---------- GIVEN DATA ----------

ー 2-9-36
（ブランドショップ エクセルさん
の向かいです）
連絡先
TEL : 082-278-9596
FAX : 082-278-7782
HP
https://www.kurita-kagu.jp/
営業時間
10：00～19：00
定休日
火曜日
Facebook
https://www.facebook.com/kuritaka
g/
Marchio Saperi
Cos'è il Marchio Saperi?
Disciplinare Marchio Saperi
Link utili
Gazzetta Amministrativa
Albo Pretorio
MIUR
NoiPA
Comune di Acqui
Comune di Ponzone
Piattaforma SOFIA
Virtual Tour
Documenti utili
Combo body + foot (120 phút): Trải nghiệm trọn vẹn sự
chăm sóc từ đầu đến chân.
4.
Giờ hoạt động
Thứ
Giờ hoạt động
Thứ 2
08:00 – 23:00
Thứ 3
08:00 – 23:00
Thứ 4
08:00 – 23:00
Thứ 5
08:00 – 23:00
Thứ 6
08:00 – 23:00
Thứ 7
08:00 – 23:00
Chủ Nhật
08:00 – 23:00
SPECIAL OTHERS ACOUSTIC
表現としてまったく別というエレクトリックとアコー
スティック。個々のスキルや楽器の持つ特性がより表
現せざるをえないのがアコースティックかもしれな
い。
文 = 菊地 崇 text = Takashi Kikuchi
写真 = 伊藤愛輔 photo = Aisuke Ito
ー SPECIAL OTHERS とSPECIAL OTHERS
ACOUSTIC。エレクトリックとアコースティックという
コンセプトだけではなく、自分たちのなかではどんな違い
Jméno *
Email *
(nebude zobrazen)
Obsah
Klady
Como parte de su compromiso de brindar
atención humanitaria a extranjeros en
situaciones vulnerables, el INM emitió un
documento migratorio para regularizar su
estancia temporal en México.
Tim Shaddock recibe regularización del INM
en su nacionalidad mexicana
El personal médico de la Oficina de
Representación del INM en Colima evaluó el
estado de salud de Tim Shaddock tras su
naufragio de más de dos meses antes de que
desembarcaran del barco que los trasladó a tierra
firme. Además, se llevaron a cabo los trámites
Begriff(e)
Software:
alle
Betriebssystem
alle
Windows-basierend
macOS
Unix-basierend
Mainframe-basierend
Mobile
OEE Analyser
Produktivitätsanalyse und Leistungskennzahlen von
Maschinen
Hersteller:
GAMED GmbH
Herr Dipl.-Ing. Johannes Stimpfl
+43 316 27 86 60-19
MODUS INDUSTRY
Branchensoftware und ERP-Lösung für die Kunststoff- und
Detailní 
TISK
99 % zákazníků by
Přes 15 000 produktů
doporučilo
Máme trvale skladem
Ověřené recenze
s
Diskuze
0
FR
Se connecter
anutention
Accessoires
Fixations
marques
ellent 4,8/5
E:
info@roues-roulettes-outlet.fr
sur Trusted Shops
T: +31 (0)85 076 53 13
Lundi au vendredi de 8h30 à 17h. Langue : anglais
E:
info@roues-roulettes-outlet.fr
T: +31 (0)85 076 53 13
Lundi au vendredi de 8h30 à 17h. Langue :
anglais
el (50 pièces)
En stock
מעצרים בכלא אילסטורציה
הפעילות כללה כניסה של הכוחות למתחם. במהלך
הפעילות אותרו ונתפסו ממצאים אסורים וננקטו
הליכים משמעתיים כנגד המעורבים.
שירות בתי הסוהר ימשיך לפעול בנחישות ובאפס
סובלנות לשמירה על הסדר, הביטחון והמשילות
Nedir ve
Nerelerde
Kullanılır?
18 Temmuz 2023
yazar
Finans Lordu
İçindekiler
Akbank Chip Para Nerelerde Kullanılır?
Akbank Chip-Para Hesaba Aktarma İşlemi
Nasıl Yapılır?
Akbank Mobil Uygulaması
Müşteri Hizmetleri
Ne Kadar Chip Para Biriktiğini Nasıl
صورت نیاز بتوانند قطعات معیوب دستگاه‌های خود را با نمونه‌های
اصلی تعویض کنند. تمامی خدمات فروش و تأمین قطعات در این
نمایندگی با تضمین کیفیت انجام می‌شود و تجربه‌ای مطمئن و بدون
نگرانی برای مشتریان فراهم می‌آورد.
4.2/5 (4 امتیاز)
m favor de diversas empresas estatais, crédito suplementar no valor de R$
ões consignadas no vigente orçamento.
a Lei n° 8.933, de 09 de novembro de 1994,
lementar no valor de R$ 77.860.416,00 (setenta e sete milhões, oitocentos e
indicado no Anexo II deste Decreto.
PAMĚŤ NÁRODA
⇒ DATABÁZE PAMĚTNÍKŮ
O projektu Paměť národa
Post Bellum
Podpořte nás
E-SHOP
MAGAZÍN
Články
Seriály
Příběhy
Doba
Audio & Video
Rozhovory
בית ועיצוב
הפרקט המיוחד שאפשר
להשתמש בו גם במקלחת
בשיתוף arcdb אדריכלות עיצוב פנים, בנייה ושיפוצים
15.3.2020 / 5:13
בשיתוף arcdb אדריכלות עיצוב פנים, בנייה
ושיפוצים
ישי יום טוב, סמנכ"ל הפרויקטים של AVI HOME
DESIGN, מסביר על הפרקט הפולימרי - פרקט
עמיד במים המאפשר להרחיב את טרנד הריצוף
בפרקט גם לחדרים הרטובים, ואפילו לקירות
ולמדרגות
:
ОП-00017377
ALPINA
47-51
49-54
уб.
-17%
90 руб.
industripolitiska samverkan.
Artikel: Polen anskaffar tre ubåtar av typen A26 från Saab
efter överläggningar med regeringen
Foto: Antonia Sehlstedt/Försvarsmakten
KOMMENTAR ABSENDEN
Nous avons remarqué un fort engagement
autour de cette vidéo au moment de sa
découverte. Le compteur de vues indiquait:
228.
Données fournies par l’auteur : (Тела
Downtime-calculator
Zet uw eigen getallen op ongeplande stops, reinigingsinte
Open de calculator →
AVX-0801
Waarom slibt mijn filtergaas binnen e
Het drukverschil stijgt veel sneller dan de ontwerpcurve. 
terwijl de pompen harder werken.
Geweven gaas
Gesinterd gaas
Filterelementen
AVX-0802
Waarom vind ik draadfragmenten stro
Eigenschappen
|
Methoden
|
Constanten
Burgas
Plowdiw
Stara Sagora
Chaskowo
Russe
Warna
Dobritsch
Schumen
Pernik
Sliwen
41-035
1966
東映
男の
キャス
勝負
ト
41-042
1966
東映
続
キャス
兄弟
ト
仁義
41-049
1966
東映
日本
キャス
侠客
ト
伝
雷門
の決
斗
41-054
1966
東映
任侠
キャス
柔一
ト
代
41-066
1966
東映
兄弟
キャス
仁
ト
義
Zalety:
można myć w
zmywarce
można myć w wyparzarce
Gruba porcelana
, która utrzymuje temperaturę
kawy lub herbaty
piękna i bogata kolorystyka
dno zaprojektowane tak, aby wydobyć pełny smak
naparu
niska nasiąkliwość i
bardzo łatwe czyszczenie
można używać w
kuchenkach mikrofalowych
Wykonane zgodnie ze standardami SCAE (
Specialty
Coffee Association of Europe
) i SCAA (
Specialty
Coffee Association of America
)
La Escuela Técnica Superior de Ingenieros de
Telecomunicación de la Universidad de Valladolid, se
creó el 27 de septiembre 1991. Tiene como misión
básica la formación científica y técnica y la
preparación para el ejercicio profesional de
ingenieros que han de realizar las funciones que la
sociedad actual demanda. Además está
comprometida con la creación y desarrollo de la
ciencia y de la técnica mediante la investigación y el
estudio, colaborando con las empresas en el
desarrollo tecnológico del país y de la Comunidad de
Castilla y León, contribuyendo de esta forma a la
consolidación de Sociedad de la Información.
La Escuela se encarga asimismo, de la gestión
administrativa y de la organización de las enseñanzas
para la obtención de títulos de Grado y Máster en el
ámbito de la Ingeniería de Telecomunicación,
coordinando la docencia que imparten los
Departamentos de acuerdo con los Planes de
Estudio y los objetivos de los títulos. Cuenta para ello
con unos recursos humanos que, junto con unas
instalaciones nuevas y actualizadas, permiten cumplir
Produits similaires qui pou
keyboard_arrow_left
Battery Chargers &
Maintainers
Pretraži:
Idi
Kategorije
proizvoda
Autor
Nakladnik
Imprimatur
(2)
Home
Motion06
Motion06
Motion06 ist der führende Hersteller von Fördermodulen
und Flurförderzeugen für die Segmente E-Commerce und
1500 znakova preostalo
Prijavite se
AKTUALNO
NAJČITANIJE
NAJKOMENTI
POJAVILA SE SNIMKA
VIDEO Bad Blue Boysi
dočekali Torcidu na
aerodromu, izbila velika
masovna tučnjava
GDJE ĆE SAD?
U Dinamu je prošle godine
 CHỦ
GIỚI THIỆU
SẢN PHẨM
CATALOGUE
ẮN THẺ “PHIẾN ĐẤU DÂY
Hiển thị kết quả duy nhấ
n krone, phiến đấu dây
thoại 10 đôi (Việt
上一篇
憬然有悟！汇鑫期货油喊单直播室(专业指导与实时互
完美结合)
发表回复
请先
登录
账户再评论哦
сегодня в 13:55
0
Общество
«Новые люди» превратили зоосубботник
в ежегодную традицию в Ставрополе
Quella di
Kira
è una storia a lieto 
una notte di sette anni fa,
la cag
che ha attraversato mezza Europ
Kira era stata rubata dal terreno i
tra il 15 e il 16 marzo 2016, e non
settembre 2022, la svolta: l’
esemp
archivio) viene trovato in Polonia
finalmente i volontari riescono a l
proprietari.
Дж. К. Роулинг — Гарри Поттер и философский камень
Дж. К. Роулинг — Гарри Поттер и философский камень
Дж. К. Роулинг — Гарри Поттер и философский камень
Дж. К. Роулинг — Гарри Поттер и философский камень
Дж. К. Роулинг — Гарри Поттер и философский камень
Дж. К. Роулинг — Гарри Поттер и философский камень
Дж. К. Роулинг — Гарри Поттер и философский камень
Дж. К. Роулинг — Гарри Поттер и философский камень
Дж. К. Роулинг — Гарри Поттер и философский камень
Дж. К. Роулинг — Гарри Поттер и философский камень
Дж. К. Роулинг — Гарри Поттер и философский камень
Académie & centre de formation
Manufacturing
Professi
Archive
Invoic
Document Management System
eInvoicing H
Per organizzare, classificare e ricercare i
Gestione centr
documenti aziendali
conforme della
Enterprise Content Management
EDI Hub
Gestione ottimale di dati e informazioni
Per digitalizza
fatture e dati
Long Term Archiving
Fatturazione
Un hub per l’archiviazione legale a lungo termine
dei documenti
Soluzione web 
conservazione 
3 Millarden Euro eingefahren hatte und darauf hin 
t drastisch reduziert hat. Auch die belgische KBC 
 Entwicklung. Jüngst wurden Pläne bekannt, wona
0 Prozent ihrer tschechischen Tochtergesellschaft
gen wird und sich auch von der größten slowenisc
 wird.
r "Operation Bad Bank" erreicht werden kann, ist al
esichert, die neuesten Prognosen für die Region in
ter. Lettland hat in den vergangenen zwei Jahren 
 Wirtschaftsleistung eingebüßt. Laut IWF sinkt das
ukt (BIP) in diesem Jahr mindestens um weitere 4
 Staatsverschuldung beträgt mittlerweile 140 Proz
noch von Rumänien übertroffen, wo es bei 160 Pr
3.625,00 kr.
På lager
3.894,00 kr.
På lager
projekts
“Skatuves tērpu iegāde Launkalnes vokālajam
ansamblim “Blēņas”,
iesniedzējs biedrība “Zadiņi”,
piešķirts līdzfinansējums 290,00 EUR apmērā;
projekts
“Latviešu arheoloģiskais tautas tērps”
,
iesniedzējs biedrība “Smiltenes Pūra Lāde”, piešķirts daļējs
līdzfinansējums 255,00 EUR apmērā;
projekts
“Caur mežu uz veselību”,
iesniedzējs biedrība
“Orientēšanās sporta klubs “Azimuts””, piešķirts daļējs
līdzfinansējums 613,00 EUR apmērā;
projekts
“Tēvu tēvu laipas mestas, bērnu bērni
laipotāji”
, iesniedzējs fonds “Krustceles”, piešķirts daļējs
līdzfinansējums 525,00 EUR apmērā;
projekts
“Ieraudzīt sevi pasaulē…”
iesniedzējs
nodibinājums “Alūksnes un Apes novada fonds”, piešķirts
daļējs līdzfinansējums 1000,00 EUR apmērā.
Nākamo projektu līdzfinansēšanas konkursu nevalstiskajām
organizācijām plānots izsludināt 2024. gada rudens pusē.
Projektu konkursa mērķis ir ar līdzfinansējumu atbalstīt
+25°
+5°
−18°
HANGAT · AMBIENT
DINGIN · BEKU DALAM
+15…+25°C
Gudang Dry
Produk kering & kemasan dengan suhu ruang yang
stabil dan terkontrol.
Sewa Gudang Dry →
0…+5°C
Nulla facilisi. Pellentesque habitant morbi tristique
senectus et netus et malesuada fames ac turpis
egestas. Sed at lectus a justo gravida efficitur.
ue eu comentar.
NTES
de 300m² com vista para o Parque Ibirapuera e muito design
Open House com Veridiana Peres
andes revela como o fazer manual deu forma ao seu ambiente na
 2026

----------

EXERCISE PROMPT>
Copy out each line of the material in which the word "Lundi" turns up.

REPLY>
Lundi au vendredi de 8h30 à 17h. Langue : anglais
Lundi au vendredi de 8h30 à 17h. Langue :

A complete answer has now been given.